LAWTON: Bush -- who describes himself as a born-again Methodist -- works with a team of speechwriters, headed by Michael Gerson, an evangelical Christian. Bush's speeches frequently reflect his religious beliefs, something that has garnered praise -- and provoked criticism.
Religion Professor Elaine Pagels is among those concerned.
Dr. PAGELS: Many people think that religion is essentially benign. But religion has also been, as we know in the history of humankind, enormously divisive as well. It can reinforce divisions; It can demonize the opposition. It can imply that anyone who is not Christian, much less evangelical, is not a real American.
RICHARD CIZIK (National Association of Evangelicals): Americans not only expect this language of their presidents, but they respect it.
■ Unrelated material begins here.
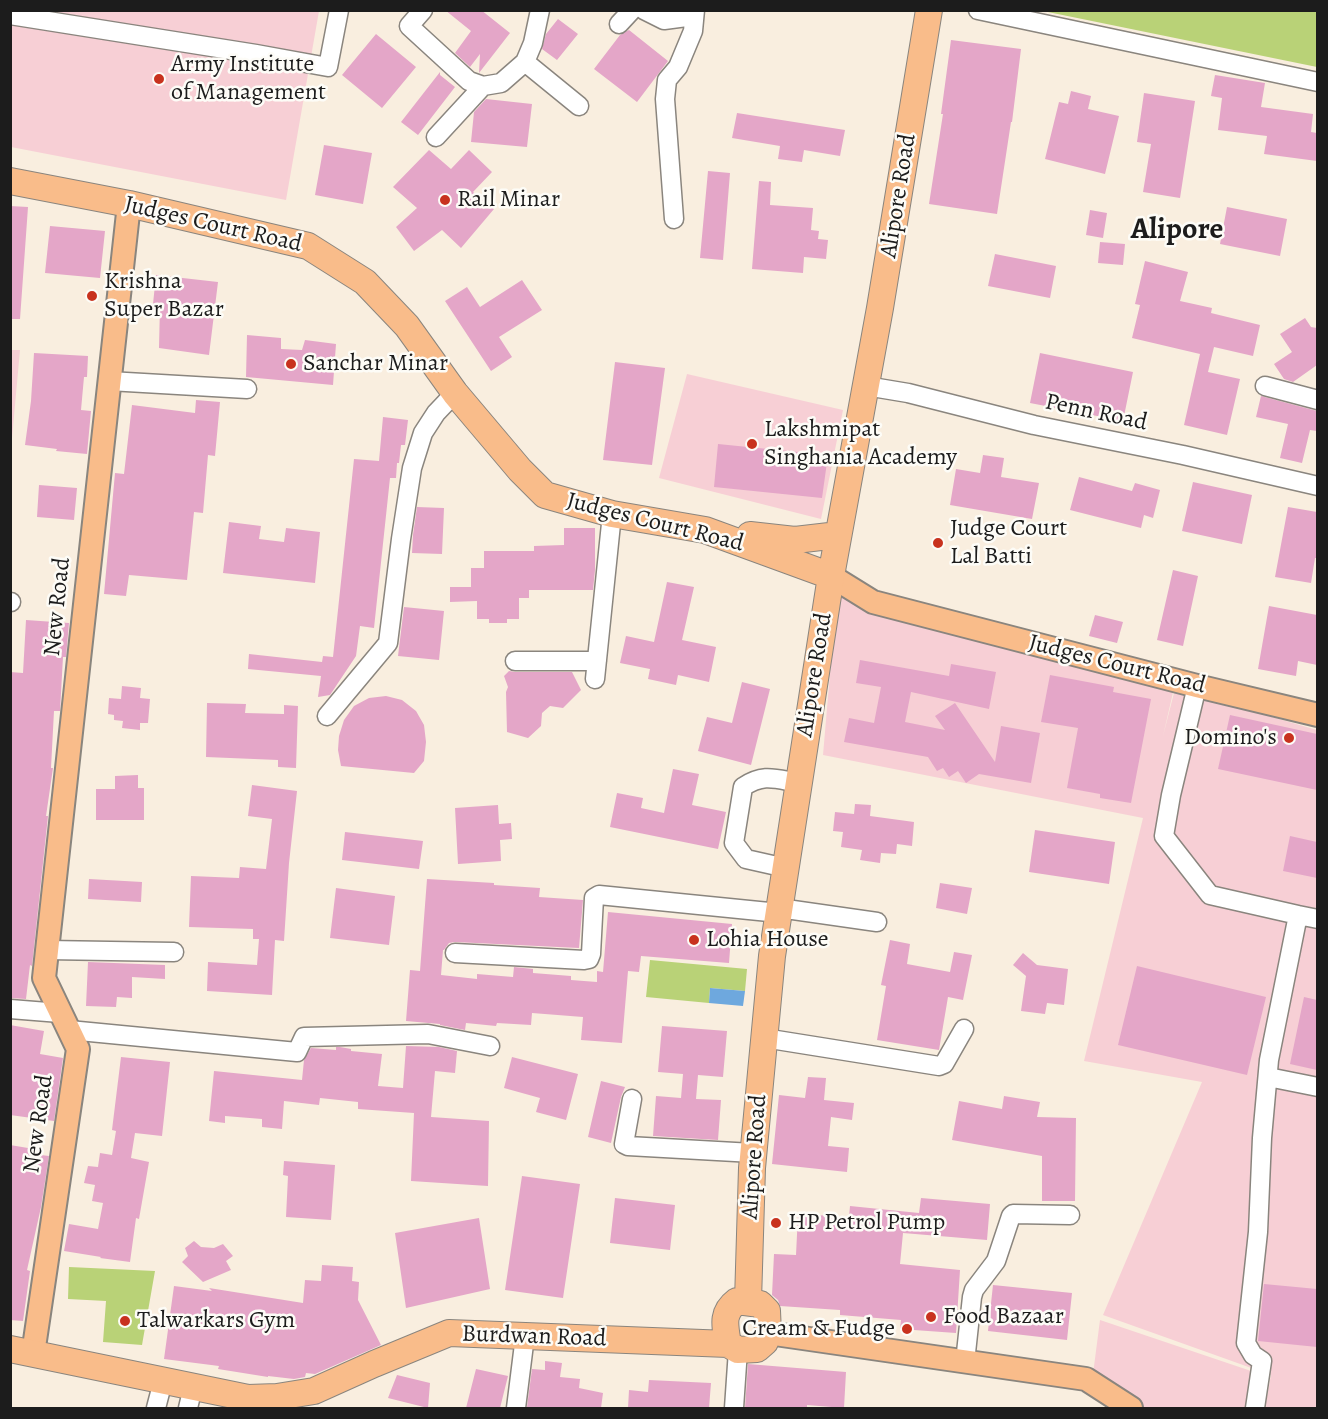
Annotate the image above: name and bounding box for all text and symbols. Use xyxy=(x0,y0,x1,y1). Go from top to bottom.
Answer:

This is a nation with a soul of a church. This is religious language for a religious people, and Americans are comfortable with it.
LAWTON: Bush is following a long Presidential tradition of public religious speech.
Professor STEVE TIPTON (Emory University): This kind of civil religious rhetoric can and should be not just biblical in resonance and cadence, but not specific to this or that denomination or even faith tradition. There is an effort, certainly, in Mike Gerson's writing to make this kind of unifying embrace rather than to say explicitly "Christ Jesus." But there are these evangelical resonances.
LAWTON: Sometimes Bush's religious references can be subtle.


Prof. TIPTON: There are real differences in occasion, and one of the things that's most revealing about religion in public or religious language and moral rhetoric from the public pulpit -- and particularly from the presidential podium -- is: what is the occasion?